### DIRECTIVE
Make an exact copy of every record that follows.

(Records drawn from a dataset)
▼▼▼

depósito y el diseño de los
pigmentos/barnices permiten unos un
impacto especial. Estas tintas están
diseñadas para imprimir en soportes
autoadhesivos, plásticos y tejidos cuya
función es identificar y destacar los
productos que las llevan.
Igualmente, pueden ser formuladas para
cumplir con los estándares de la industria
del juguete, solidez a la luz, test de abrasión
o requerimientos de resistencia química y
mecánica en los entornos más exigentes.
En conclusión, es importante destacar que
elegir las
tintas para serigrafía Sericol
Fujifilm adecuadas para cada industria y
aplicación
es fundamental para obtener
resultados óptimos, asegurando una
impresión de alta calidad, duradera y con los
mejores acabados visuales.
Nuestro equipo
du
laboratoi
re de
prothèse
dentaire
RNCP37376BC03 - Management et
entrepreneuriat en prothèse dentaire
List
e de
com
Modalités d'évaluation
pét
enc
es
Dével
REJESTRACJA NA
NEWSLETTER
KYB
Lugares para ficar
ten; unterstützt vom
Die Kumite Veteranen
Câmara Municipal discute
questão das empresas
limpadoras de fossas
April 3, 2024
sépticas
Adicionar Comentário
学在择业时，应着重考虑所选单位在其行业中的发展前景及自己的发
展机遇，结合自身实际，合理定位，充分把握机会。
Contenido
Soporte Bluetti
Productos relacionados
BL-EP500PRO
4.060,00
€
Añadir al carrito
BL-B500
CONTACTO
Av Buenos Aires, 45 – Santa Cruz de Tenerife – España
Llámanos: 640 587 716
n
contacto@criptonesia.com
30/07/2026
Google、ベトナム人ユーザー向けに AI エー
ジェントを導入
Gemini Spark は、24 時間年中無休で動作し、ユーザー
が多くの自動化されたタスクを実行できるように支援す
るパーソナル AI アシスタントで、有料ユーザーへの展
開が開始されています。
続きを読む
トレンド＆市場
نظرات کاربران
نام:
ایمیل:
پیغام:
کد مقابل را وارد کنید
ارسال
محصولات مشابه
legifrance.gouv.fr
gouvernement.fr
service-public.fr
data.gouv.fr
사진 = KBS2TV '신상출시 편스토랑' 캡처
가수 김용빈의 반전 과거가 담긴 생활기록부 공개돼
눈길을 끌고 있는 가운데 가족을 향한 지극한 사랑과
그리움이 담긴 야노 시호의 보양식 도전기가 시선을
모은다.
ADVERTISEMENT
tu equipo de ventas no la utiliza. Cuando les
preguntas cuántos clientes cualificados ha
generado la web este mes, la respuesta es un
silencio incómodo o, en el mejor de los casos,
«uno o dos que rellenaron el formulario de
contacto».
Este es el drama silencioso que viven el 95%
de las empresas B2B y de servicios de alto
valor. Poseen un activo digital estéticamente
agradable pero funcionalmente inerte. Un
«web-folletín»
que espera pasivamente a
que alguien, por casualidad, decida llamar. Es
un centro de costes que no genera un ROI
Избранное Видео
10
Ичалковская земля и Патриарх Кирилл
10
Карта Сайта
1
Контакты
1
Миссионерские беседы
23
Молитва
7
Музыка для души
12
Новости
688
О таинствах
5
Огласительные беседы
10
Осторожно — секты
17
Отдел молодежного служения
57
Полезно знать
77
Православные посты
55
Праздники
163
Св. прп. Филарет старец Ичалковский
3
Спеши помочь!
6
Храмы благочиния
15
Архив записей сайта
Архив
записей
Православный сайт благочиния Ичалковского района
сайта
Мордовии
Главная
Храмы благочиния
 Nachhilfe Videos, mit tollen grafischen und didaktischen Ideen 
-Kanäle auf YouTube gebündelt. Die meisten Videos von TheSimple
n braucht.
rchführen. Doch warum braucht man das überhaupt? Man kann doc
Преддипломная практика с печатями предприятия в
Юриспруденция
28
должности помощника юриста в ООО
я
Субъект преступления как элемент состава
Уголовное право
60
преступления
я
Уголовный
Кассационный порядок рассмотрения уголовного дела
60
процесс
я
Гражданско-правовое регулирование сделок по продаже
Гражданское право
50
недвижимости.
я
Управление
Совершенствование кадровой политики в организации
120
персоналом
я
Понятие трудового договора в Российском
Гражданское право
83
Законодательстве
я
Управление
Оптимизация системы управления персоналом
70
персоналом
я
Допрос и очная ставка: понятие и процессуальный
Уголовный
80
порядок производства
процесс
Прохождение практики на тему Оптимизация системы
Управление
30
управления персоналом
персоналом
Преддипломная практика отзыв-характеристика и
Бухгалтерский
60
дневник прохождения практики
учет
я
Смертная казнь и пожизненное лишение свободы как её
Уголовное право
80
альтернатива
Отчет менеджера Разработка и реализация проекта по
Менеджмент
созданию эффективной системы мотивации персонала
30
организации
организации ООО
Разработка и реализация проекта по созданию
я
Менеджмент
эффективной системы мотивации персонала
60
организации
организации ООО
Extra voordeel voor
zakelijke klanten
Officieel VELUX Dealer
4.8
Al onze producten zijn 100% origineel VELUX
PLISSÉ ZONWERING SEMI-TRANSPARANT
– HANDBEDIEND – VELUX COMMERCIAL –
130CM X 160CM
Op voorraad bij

▲▲▲

### FINISHED EXERCISE
depósito y el diseño de los
pigmentos/barnices permiten unos un
impacto especial. Estas tintas están
diseñadas para imprimir en soportes
autoadhesivos, plásticos y tejidos cuya
función es identificar y destacar los
productos que las llevan.
Igualmente, pueden ser formuladas para
cumplir con los estándares de la industria
del juguete, solidez a la luz, test de abrasión
o requerimientos de resistencia química y
mecánica en los entornos más exigentes.
En conclusión, es importante destacar que
elegir las
tintas para serigrafía Sericol
Fujifilm adecuadas para cada industria y
aplicación
es fundamental para obtener
resultados óptimos, asegurando una
impresión de alta calidad, duradera y con los
mejores acabados visuales.
Nuestro equipo
du
laboratoi
re de
prothèse
dentaire
RNCP37376BC03 - Management et
entrepreneuriat en prothèse dentaire
List
e de
com
Modalités d'évaluation
pét
enc
es
Dével
REJESTRACJA NA
NEWSLETTER
KYB
Lugares para ficar
ten; unterstützt vom
Die Kumite Veteranen
Câmara Municipal discute
questão das empresas
limpadoras de fossas
April 3, 2024
sépticas
Adicionar Comentário
学在择业时，应着重考虑所选单位在其行业中的发展前景及自己的发
展机遇，结合自身实际，合理定位，充分把握机会。
Contenido
Soporte Bluetti
Productos relacionados
BL-EP500PRO
4.060,00
€
Añadir al carrito
BL-B500
CONTACTO
Av Buenos Aires, 45 – Santa Cruz de Tenerife – España
Llámanos: 640 587 716
n
contacto@criptonesia.com
30/07/2026
Google、ベトナム人ユーザー向けに AI エー
ジェントを導入
Gemini Spark は、24 時間年中無休で動作し、ユーザー
が多くの自動化されたタスクを実行できるように支援す
るパーソナル AI アシスタントで、有料ユーザーへの展
開が開始されています。
続きを読む
トレンド＆市場
نظرات کاربران
نام:
ایمیل:
پیغام:
کد مقابل را وارد کنید
ارسال
محصولات مشابه
legifrance.gouv.fr
gouvernement.fr
service-public.fr
data.gouv.fr
사진 = KBS2TV '신상출시 편스토랑' 캡처
가수 김용빈의 반전 과거가 담긴 생활기록부 공개돼
눈길을 끌고 있는 가운데 가족을 향한 지극한 사랑과
그리움이 담긴 야노 시호의 보양식 도전기가 시선을
모은다.
ADVERTISEMENT
tu equipo de ventas no la utiliza. Cuando les
preguntas cuántos clientes cualificados ha
generado la web este mes, la respuesta es un
silencio incómodo o, en el mejor de los casos,
«uno o dos que rellenaron el formulario de
contacto».
Este es el drama silencioso que viven el 95%
de las empresas B2B y de servicios de alto
valor. Poseen un activo digital estéticamente
agradable pero funcionalmente inerte. Un
«web-folletín»
que espera pasivamente a
que alguien, por casualidad, decida llamar. Es
un centro de costes que no genera un ROI
Избранное Видео
10
Ичалковская земля и Патриарх Кирилл
10
Карта Сайта
1
Контакты
1
Миссионерские беседы
23
Молитва
7
Музыка для души
12
Новости
688
О таинствах
5
Огласительные беседы
10
Осторожно — секты
17
Отдел молодежного служения
57
Полезно знать
77
Православные посты
55
Праздники
163
Св. прп. Филарет старец Ичалковский
3
Спеши помочь!
6
Храмы благочиния
15
Архив записей сайта
Архив
записей
Православный сайт благочиния Ичалковского района
сайта
Мордовии
Главная
Храмы благочиния
 Nachhilfe Videos, mit tollen grafischen und didaktischen Ideen 
-Kanäle auf YouTube gebündelt. Die meisten Videos von TheSimple
n braucht.
rchführen. Doch warum braucht man das überhaupt? Man kann doc
Преддипломная практика с печатями предприятия в
Юриспруденция
28
должности помощника юриста в ООО
я
Субъект преступления как элемент состава
Уголовное право
60
преступления
я
Уголовный
Кассационный порядок рассмотрения уголовного дела
60
процесс
я
Гражданско-правовое регулирование сделок по продаже
Гражданское право
50
недвижимости.
я
Управление
Совершенствование кадровой политики в организации
120
персоналом
я
Понятие трудового договора в Российском
Гражданское право
83
Законодательстве
я
Управление
Оптимизация системы управления персоналом
70
персоналом
я
Допрос и очная ставка: понятие и процессуальный
Уголовный
80
порядок производства
процесс
Прохождение практики на тему Оптимизация системы
Управление
30
управления персоналом
персоналом
Преддипломная практика отзыв-характеристика и
Бухгалтерский
60
дневник прохождения практики
учет
я
Смертная казнь и пожизненное лишение свободы как её
Уголовное право
80
альтернатива
Отчет менеджера Разработка и реализация проекта по
Менеджмент
созданию эффективной системы мотивации персонала
30
организации
организации ООО
Разработка и реализация проекта по созданию
я
Менеджмент
эффективной системы мотивации персонала
60
организации
организации ООО
Extra voordeel voor
zakelijke klanten
Officieel VELUX Dealer
4.8
Al onze producten zijn 100% origineel VELUX
PLISSÉ ZONWERING SEMI-TRANSPARANT
– HANDBEDIEND – VELUX COMMERCIAL –
130CM X 160CM
Op voorraad bij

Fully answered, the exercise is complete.